TO DO: Starting at the line that contains "solidity^0.8.17. ^0.8.17 (src/ZivoeRewardsVesting.sol#2)" in the listing below, write out every line word for word until you have written the line that contains "solidity^0.8.17. ^0.8.17 (src/ZivoeTrancheToken.sol#2)".

BEGIN RECORDS SUPPLIED

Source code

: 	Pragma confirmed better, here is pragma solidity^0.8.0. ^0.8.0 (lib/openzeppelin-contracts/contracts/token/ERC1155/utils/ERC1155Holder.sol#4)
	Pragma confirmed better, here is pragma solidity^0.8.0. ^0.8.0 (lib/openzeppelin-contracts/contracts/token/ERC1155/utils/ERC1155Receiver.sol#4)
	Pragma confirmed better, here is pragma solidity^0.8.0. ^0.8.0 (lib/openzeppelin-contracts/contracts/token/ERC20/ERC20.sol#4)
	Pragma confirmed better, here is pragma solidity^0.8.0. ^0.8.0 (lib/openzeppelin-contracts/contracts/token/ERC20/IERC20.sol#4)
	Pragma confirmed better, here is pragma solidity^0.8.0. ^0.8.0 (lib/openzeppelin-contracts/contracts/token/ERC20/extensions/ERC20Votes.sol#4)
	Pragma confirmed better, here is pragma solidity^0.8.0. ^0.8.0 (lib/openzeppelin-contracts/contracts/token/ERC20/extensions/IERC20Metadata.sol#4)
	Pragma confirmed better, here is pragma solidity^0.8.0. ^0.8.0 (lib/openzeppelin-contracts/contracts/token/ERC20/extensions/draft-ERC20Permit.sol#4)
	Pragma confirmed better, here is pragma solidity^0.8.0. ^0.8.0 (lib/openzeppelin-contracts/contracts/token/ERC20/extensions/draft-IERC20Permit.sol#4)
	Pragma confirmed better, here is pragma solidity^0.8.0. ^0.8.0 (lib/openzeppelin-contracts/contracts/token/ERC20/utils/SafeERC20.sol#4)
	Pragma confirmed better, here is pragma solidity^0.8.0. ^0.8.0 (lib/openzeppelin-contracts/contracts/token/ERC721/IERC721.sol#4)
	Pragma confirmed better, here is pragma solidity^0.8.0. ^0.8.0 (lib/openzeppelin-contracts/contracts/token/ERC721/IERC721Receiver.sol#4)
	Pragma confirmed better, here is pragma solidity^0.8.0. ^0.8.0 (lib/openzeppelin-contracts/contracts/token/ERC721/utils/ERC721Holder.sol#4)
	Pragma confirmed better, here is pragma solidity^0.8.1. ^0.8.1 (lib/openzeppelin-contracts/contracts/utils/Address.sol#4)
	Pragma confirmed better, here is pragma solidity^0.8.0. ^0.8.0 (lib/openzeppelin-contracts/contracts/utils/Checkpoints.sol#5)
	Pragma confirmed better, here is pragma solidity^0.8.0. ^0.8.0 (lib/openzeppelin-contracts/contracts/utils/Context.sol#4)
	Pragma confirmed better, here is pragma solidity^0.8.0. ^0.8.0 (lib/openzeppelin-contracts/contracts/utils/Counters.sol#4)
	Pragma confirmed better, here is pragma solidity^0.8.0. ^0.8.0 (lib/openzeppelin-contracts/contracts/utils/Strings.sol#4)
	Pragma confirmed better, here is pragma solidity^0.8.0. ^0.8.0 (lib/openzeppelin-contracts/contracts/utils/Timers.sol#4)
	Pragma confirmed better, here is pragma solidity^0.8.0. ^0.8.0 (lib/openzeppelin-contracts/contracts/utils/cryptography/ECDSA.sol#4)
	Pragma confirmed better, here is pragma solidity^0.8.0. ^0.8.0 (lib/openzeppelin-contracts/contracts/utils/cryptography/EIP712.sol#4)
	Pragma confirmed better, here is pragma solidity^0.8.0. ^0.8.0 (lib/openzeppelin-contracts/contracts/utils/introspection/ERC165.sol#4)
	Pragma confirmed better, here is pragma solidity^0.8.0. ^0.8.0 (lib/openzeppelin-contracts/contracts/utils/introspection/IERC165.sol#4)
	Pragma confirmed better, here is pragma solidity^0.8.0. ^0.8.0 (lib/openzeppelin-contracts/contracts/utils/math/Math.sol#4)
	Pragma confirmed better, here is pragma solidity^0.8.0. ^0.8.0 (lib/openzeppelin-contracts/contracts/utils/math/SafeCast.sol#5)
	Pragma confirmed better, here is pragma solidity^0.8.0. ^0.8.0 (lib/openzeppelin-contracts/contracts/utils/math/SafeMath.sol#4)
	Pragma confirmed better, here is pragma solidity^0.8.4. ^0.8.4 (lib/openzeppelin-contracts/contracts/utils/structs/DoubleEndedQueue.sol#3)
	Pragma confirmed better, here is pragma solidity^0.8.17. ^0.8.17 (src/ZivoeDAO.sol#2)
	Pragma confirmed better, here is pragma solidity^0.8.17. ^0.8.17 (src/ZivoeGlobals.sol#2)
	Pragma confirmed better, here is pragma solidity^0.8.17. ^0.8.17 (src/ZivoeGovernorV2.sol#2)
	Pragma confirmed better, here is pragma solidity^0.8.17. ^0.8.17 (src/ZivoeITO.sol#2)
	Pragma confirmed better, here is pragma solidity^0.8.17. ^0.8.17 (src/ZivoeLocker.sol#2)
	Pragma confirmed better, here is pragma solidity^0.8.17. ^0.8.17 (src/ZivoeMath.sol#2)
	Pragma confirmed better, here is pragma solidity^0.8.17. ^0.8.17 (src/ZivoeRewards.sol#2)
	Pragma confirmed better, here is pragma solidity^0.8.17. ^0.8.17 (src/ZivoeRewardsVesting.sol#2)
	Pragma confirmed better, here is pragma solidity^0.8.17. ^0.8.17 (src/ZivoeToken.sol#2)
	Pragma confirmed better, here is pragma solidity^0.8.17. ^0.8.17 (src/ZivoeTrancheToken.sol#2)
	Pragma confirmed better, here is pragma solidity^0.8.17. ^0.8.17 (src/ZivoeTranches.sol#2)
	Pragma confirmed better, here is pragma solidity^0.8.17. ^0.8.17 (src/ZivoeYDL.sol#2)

END RECORDS SUPPLIED

WRITTEN ANSWER:
	Pragma confirmed better, here is pragma solidity^0.8.17. ^0.8.17 (src/ZivoeRewardsVesting.sol#2)
	Pragma confirmed better, here is pragma solidity^0.8.17. ^0.8.17 (src/ZivoeToken.sol#2)
	Pragma confirmed better, here is pragma solidity^0.8.17. ^0.8.17 (src/ZivoeTrancheToken.sol#2)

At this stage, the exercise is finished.